He thinks about it for a moment. "Fine, come get a wheel chair. She'll have to wear a mask so she doesn't pick up some nasty germs, and be carful."

He gets me all the stuff she needs, goes into his office where we've been keeping Nessie's things in case she needs them and comes back with a sun dress.

"And most of all, have fun." He smiles kindly.

"Thank you Carlisle."

I race back to Nessies room, to other people I probably look like I belong in the mental ward, I'm grinning from ear to ear and tripping over the wheelchair that I push in front of me, a blue dress draped over my shoulder. Yes, deffinetly, I look like I belong in a padded cell.

I'm surprised that Nessie puts up a tiny fight, she wants to go, I know it, but she wants to make everyone happy, and that means staying safe.

But as soon as we leave, I see that she's been aching for this all along. She stares out the window, taking everything in.
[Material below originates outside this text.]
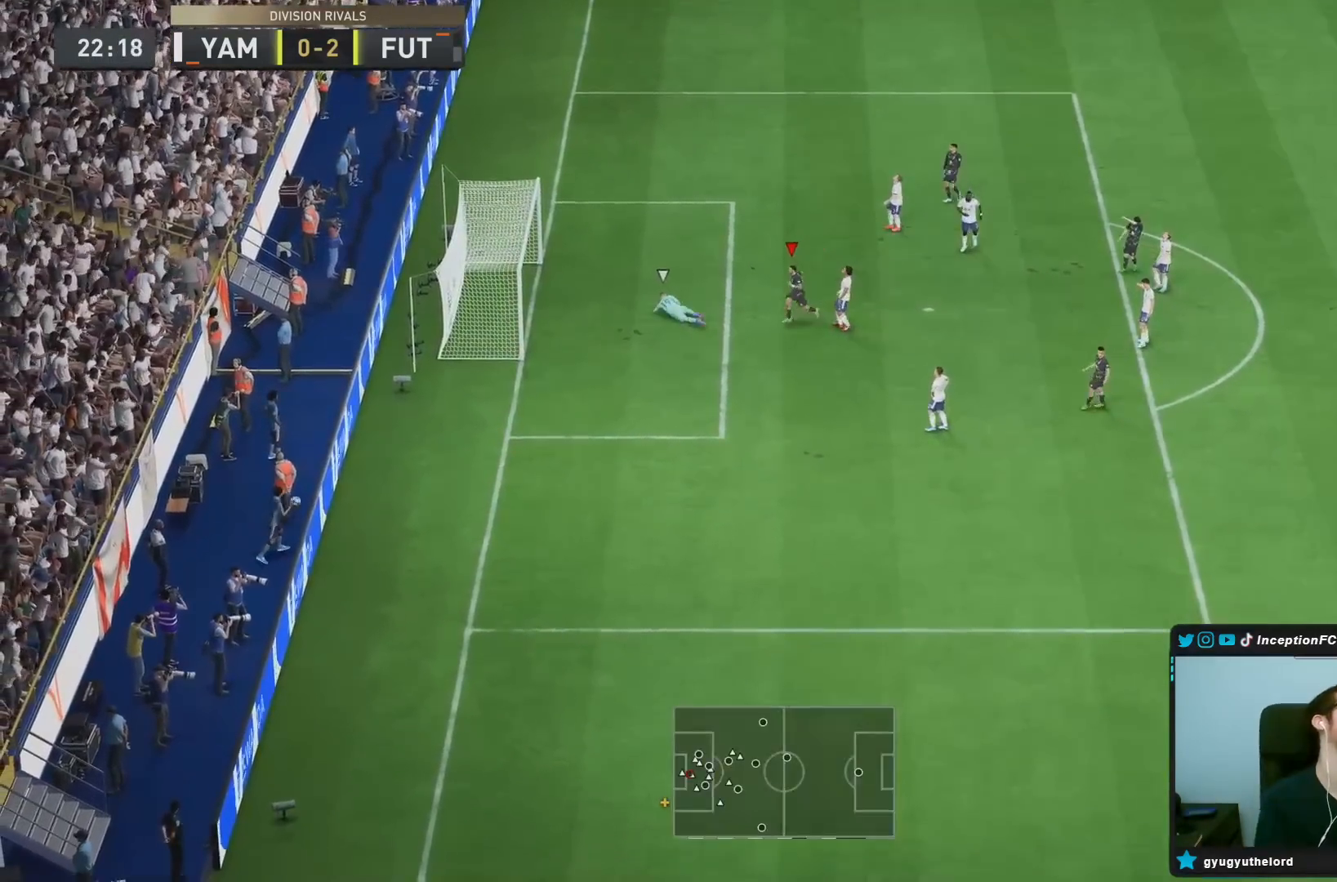
{"buttons": [], "left_stick": "center", "right_stick": "center", "events": []}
We're only at the beach for an hour at the most. I was hoping to stay for the sunset. I mess it all up though and Nessie wants to go back.

* * *

**What do you like so far? What can I improve? Tell me in the comments! **


	6. Wish it would end

**This is my favorite chapter in the whole stroy, its so important and so sweet. I hope you all like it!**

* * *

Nessie's POV

The door to my room opens and Grandpa comes in, I try to read his face but it's impossible, the only thing is a deadness in his eyes.

Jacobs arms squeeze my shoulders, today we get the results of the chemo, if it worked or not.

It's been a month and a half in the hospital, each week I get a dose of chemotherapy. I've gotten better at handling it, pushing back the sickness and trying to hold in the worst of the pain. Its the least I can do for my family now, they don't have to watch me suffer. Well dad has to hear it, but I hope he's just not listening.

Grandpa sits down on the side of the bed, I try to look hopeful while inside all I feel is despair and a ghost of hope.

"Nessies chemo didn't work, but that's normal. Most patients aren't cured the first time around."

I swallow hard, telling my self this isn't the worst news I've ever gotten. I think being diagnosed was worse, or maybe when I was only months old and the Volturi came to kill me and my family. Yes, that was definitely the worst, then everyone I love could have died, now its just me.

Grandpa tells mom and dad all about what's going to happen next, I tune it out, staring out the window at the rain dripping on the glass.

"Nessie?" Grandpa says.

"Huh, yeah? What?" I sap back into reality.

"Did you hear what I just said?"

"Sorry, no, I wasn't listening."

"I said that there are still several other options. We can try radiation, there are a few trials, but the most likely to put you into remission is donation."

"What kind of donation?"

"Bone marrow."

"So, what are we doing now?"

"I'm going to consult the other doctors, but either radiation or a more intensive form of chemo."

"Great." I mutter.

* * *

This is terrifying. Maybe it shouldn't be, maybe I should be able to think about pain and laugh, but this is still terrifying.

Today is my first spinal tap, which is basically a big needle that goes into your spine to collect bone marrow for testing. I can only imagine right now, how bad this is going to hurt.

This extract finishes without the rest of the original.